Edith González

Mi esposo se fue de la casa. Estoy embarazada y mis papás me echaron de la casa. Mi socio me robó la empresa. No soporto más las burlas. Mi esposa se acuesta con otro. Perdí el grado. Mi papá abusa de mí…

La desesperación y la soledad de una situación que no se puede soportar más se convierte en una razón poderosa que puede llevar a una persona, niña o mayor a querer quitarse la vida, y ya no sufrir más; porque no encuentran una salida a su problema, porque el dolor ha invadido toda su existencia. Y no sabe y no puede resolver su situación, porque la verdad eso es lo que quiere, no morirse.

Por ello el 10 de septiembre, fue dedicado como Día Mundial para la Prevención del Suicidio, buscando en todo el mundo entablar compromisos y medidas prácticas para prevenir los suicidios.

En 1999 la OMS lanzó el programa SUPRE, una iniciativa mundial para la prevención del suicidio, considerando que cada año se suicidan casi un millón de personas, lo que supone una tasa de mortalidad «global» de 16 por 100 mil, o una muerte cada 40 segundos y en promedio casi 3 mil personas que ponen fin a su vida cada día.

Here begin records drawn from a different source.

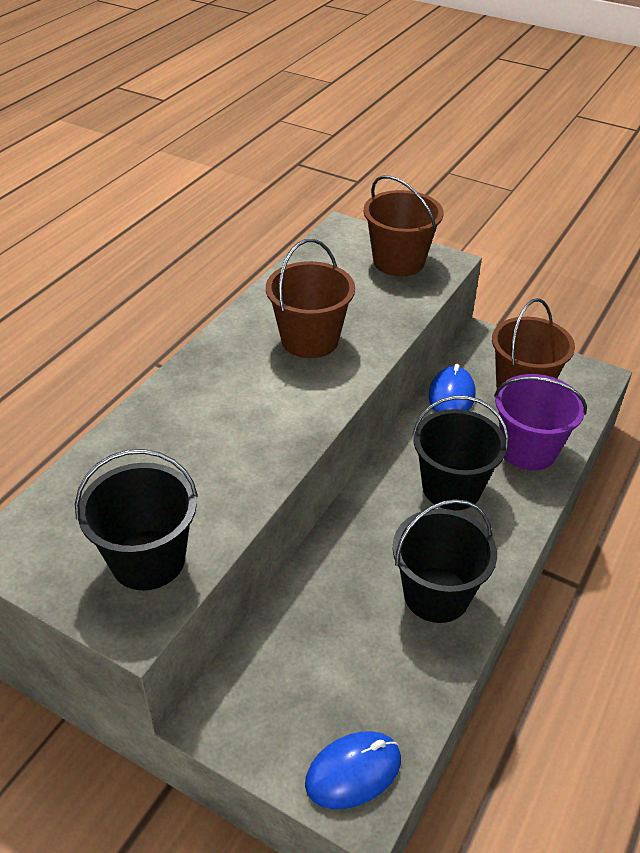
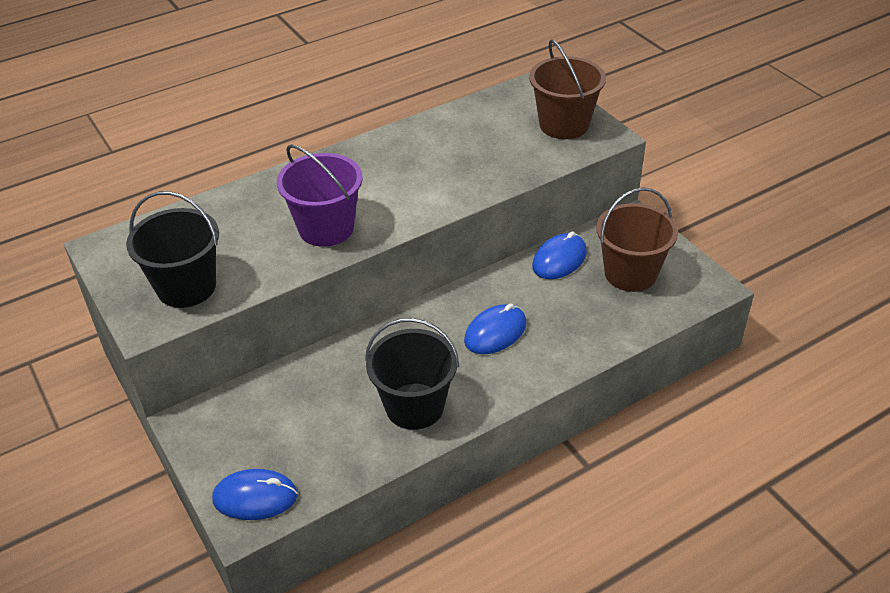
camera: 30 degrees right, 0 degrees up
(310, 340) = (431, 168): brown bucket -> none
(451, 488) = (495, 332): black bucket -> blue mouse
(528, 449) = (589, 325): purple bucket -> purple bucket (326, 228)

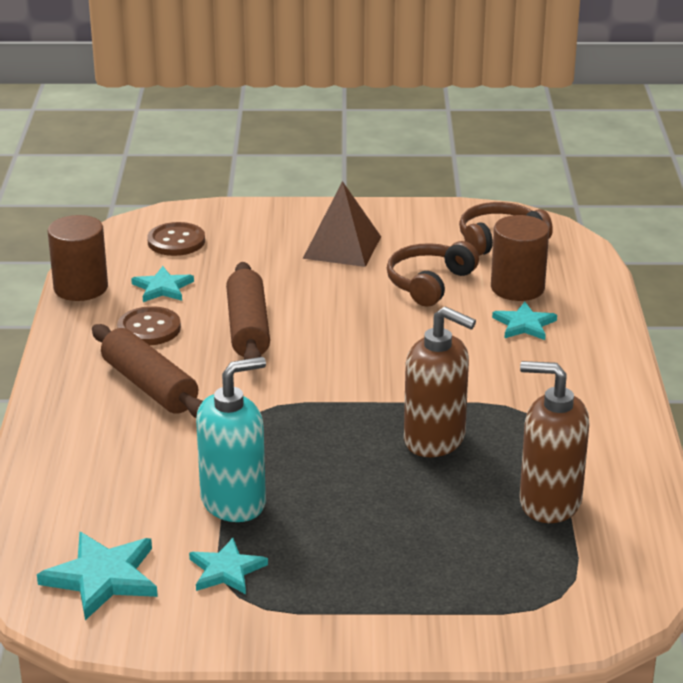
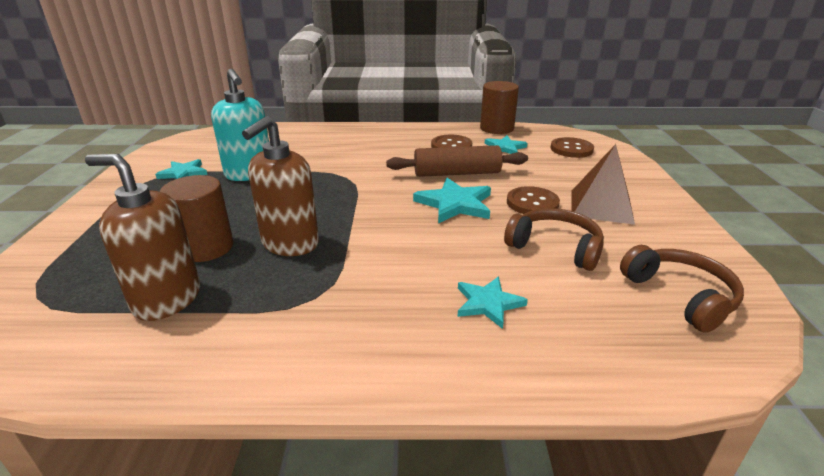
camera: 90 degrees right, 0 degrees up
(102, 578) = (202, 146): turquoise star -> turquoise star (455, 204)
(149, 386) = (383, 149): brown rolling pin -> none
(334, 285) = (532, 203): none -> brown button
(517, 288) = (569, 303): brown cylinder -> brown cylinder (206, 247)
(549, 502) = (167, 299): brown soap dispenser -> brown soap dispenser turned 90 degrees counterclockwise

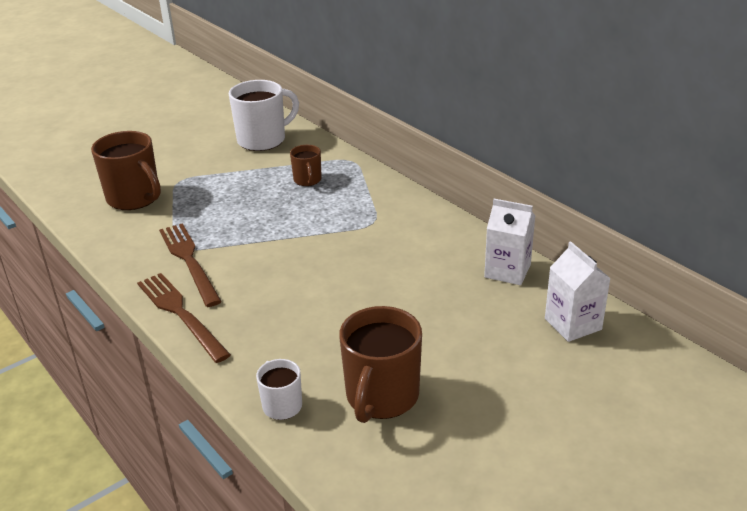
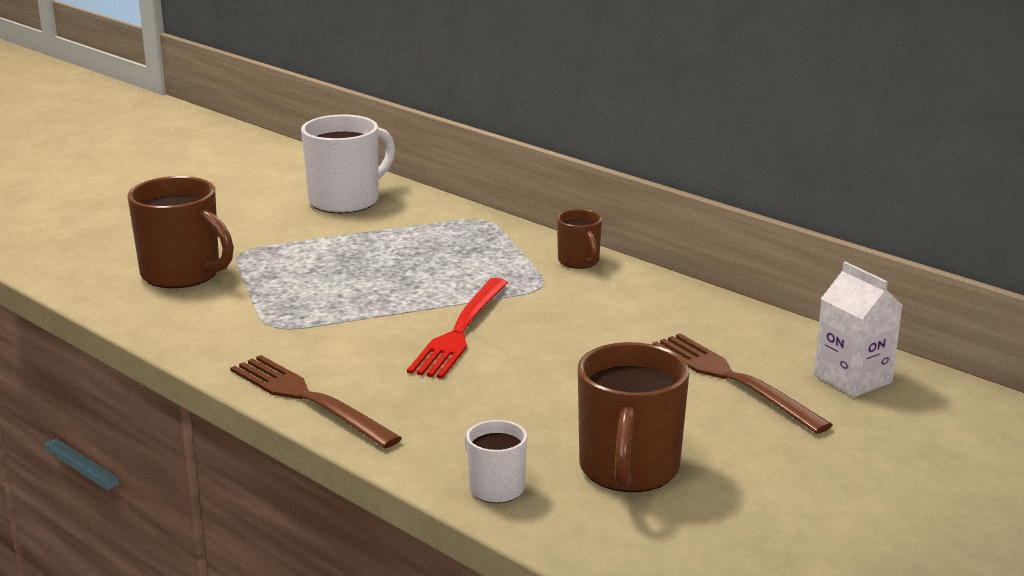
camera: 10 degrees left, 10 degrees down
(189, 261) = (296, 341): brown fork -> brown fork (733, 380)
(303, 260) = (460, 331): none -> red fork
(307, 180) = (430, 243): brown mug -> brown mug (579, 261)
(507, 271) = (746, 328): white carton -> none

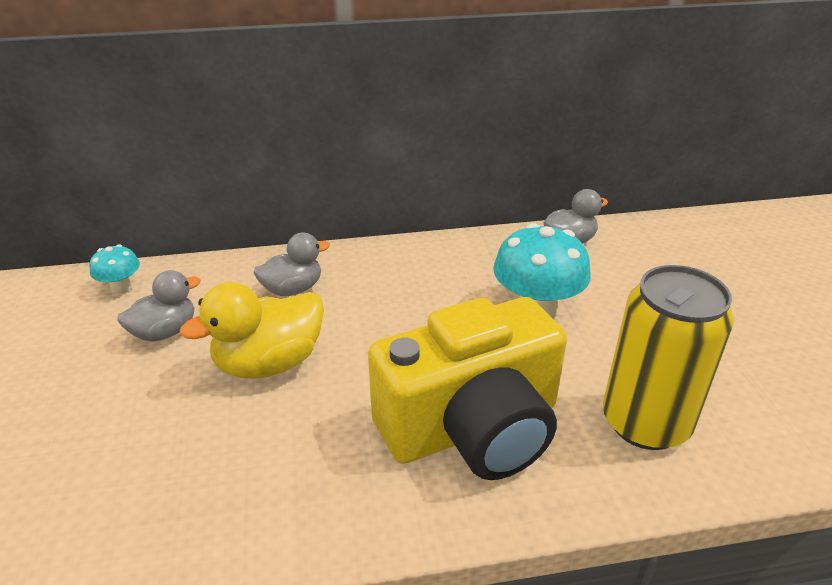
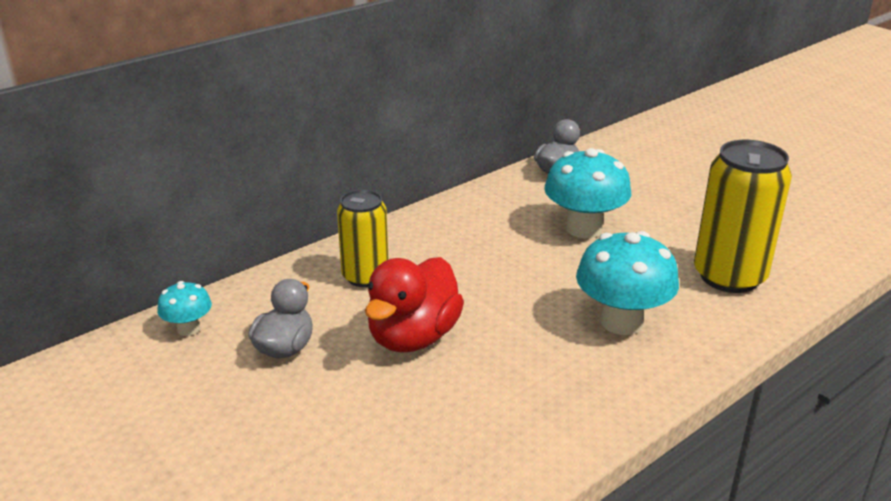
camera: 30 degrees left, 5 degrees down
(269, 363) = (413, 337): yellow duck -> red duck
(293, 289) = (365, 276): grey duck -> yellow can
(472, 427) = (621, 322): yellow camera -> turquoise mushroom

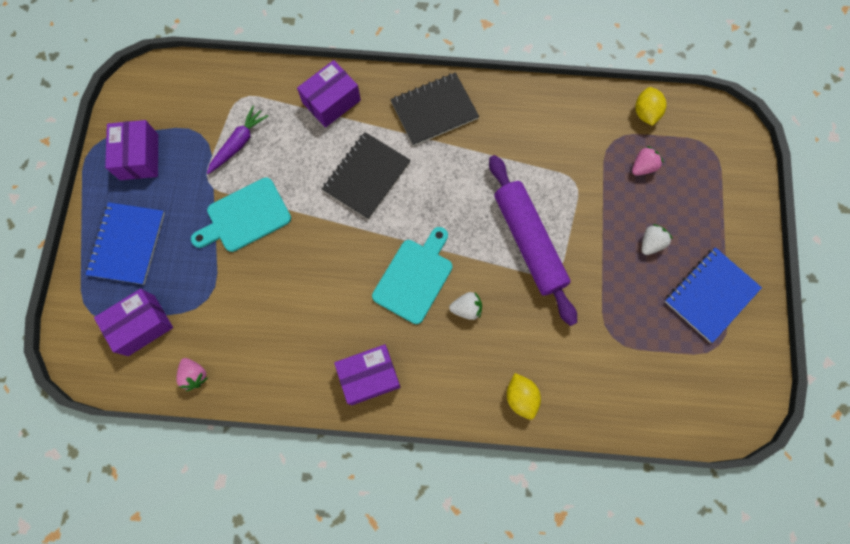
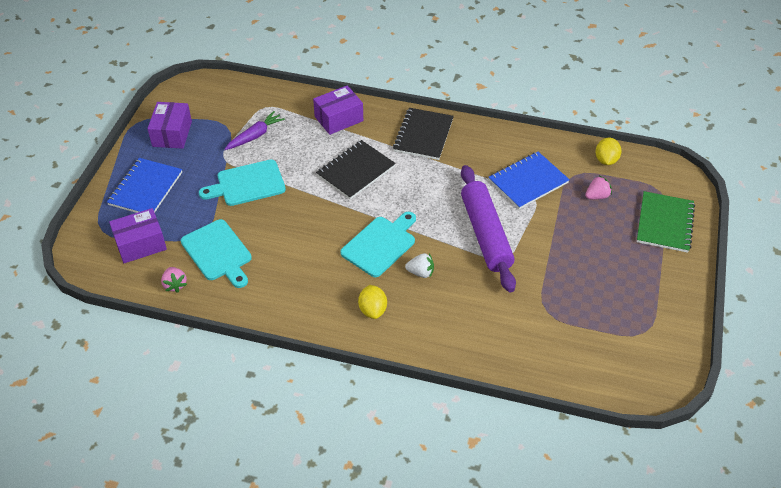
camera: 10 degrees right, 25 degrees down
(233, 321) = (218, 252): none -> turquoise cutting board
(369, 376) = (324, 308): purple box -> none
(434, 110) = (423, 135): black notebook -> black notebook turned 60 degrees counterclockwise
(521, 397) = (455, 343): yellow lemon -> yellow lemon (372, 310)
(650, 243) = (594, 250): white strawberry -> none
(710, 295) = (643, 294): blue notebook -> blue notebook (528, 181)
(721, 193) = (665, 223): none -> green notebook

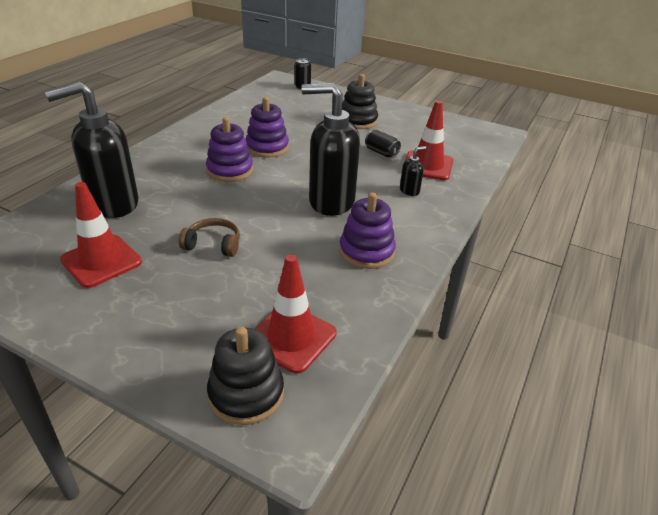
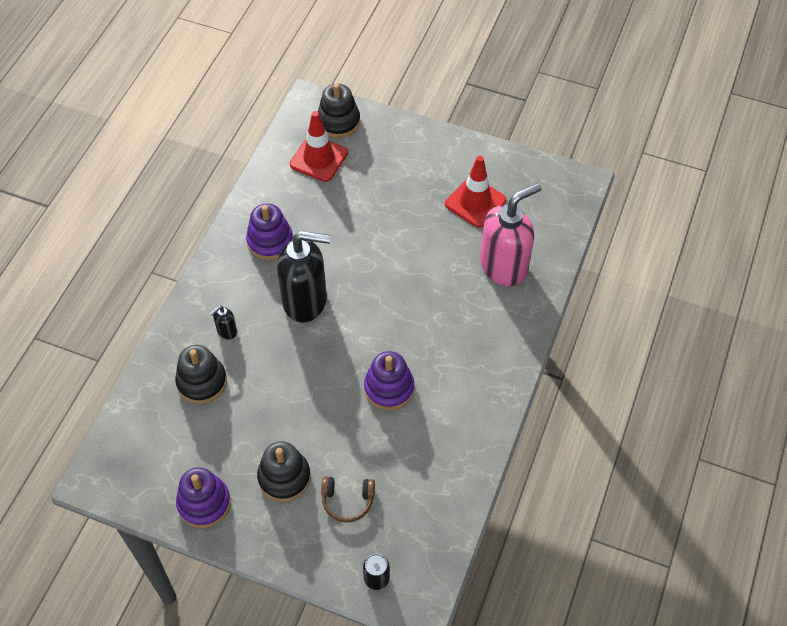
camera: 175 degrees right, 20 degrees up
(113, 204) = (504, 266): black soap dispenser -> pink soap dispenser
(213, 244) = (397, 231): brown headphones -> brown headphones (347, 501)
(230, 170) = (417, 336): purple stacking toy -> purple stacking toy (204, 503)
(381, 152) = (254, 401): black can -> none
(427, 166) = (202, 382): red traffic cone -> black stacking toy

Conscientes que en los últimos 45 años las tasas de suicidio han aumentado en un 60% a nivel mundial constituyendo el suicidio una de las tres primeras causas de defunción entre las personas de 15 a 44 años y la segunda causa en el grupo de 10 a 24. Y estas cifras no incluyen las tentativas de suicidio, que son hasta 20 veces más frecuentes que los casos de suicidio consumado. No siendo cierto  la frase: “el que lo intenta no lo lleva a cabo…”

El suicidio es un problema complejo, en el que intervienen factores psicológicos, sociales, biológicos, culturales y ambientales. Por ello se busca prevenir a los padres y adultos sobre la restricción de los jóvenes al acceso a armas de fuego, y sustancias tóxicas. Y se les sugiere vigilar posibles conductas vinculantes como la depresión el abuso de alcohol y de sustancias ilícitas. Además de las relaciones por las redes sociales.

Los varones a menudo son más agresivos e impulsivos y no pocas veces actúan bajo la influencia de alcohol y drogas ilícitas, lo cual probablemente contribuye al resultado fatal de sus actos suicidas. Las chicas sufren de depresión más a menudo que los varones, pero también es más fácil para ellas hablar de sus problemas y solicitar ayuda, lo que sirve para prevenir los actos suicidas con resultado fatal. Sin olvidar que la conducta suicida entre los adolescentes y jóvenes se convierte en imitativa.

Por otra parte, mi vecina la encargada del condominio me hizo ver que yo sola no puedo prescindir del jardinero, porque ella lo necesita y si yo lo despido ella no sabrá qué hacer, pero le dije que yo fui quien lo llevó y luego ella lo empleó así que si sola lo tomé, sola lo puedo despedir, o qué ¡acaso no existe el estado de derecho, pues! Y las normas de convivencia van a regir sólo para cuando le convengan. No me parece, pues en este país todos somos iguales ante la ley y lo que rige para unos debe regir para otros.